When a valid, express contract covers the subject matter of the parties' dispute, a plaintiff cannot recover under a quasi-contract theory such as unjust enrichment. Fortune Prod. Co. v. Conoco, Inc., 52 S.W.2d 671, 684 (Tex. 2000). In the present case, the court has concluded that the Re-Fueling Service Charge is not an unenforceable penalty and it is plain that the parties relationship is governed by an express contract. Therefore, dismissal of the unjust enrichment claim is proper.
Likewise, "a claim for `money had and received' is equitable in nature." Best Buy Co. v. Barrera, 2007 WL 4216615 (Tex. 2007) (decertifying class for money had and received). The plaintiff in this case must prove that the funds retained by Vanguard "in equity, justice and law" belong to her. Id. at *2. ( quoting Staats v. Miller, 150 Tex. 581, 243 S.W. 686, 687 (Tex. 1951)). Because the court has concluded that plaintiff's allegations that the Re-Fueling Service Charge is a penalty are insufficient to state a claim, dismissal of the claim for money had and received is also proper.

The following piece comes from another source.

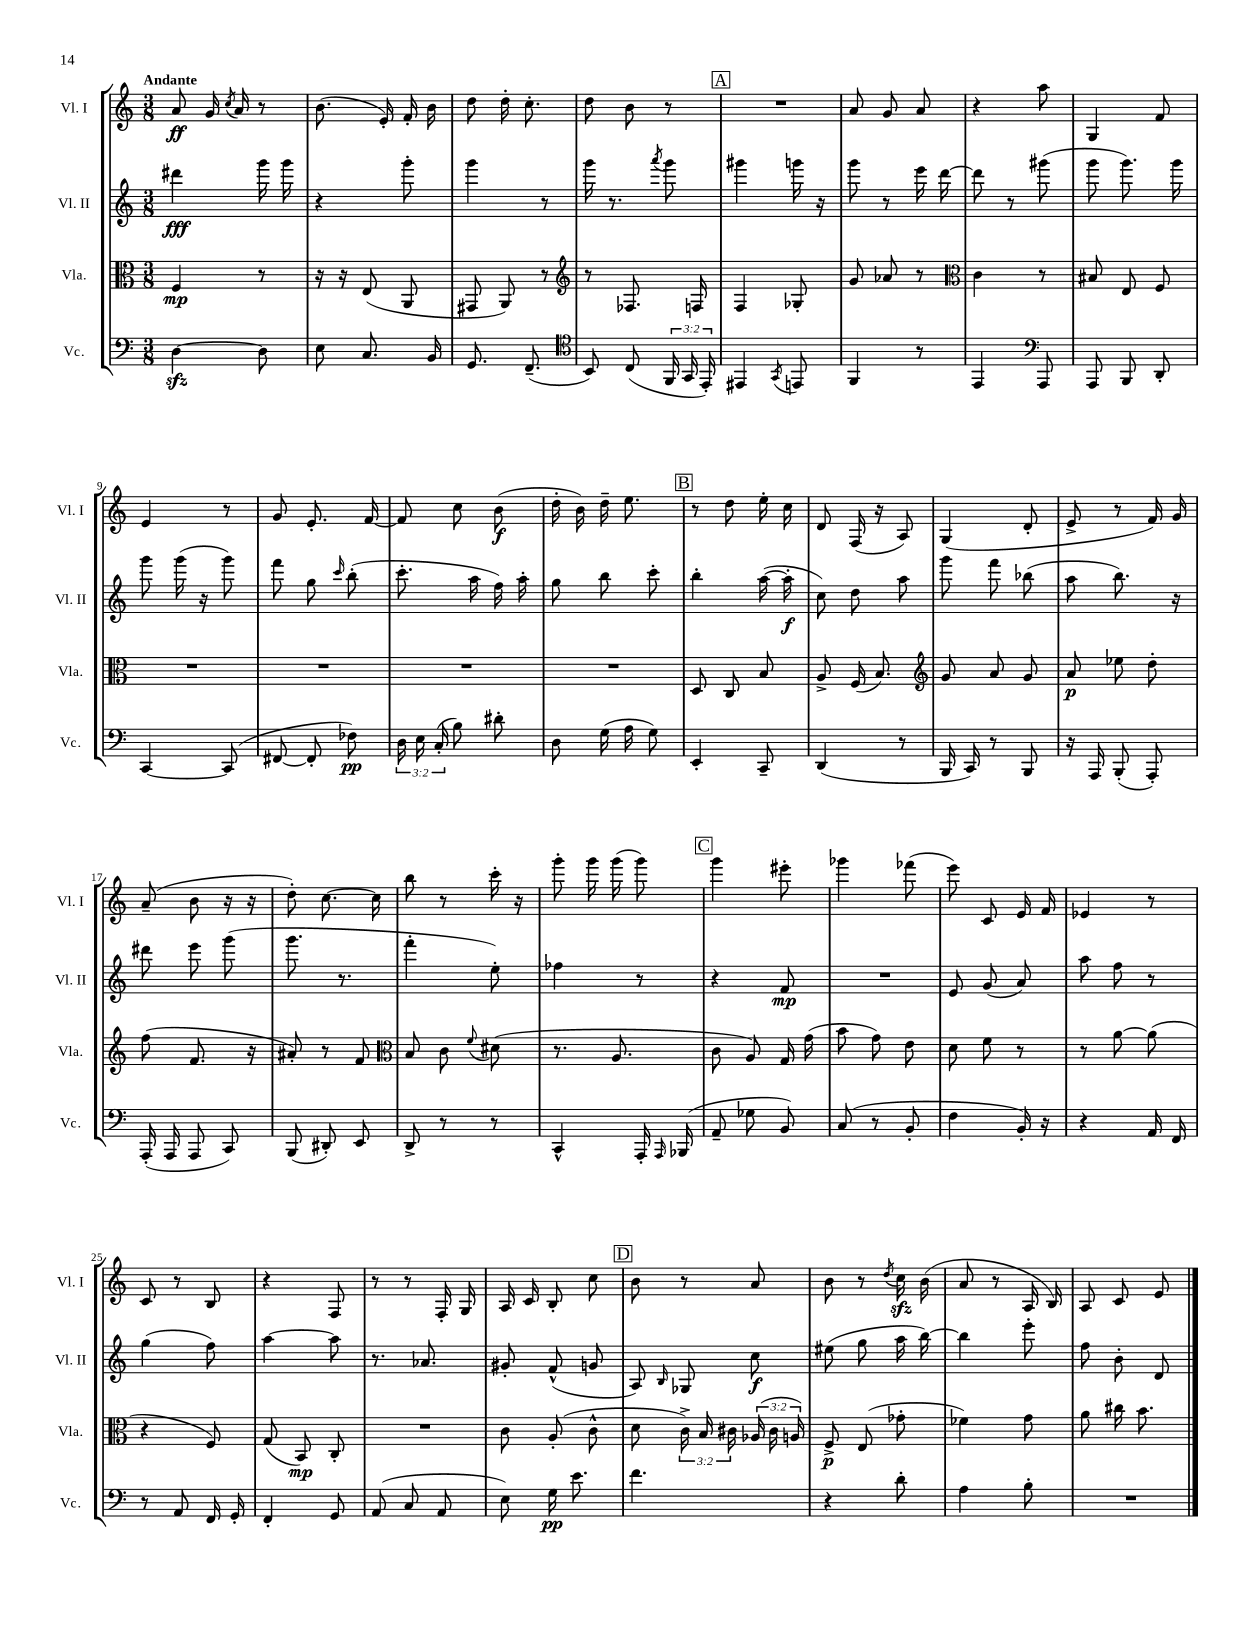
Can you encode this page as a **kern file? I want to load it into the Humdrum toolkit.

D. Plaintiff's injunctive and declaratory relief claims fail absent a cause of action
Because the court has concluded that the facts as alleged do not support a cause of action, the court is constrained to dismiss the plaintiff's remedial claims for injunctive and declaratory relief.
4. Conclusion
The court grants the motion to dismiss for failure to state a claim (#11). Plaintiff is granted leave to amend her complaint, if she is able, to state a valid claim under Texas law. Any amended complaint shall be filed within fourteen (14) days from the date of this order.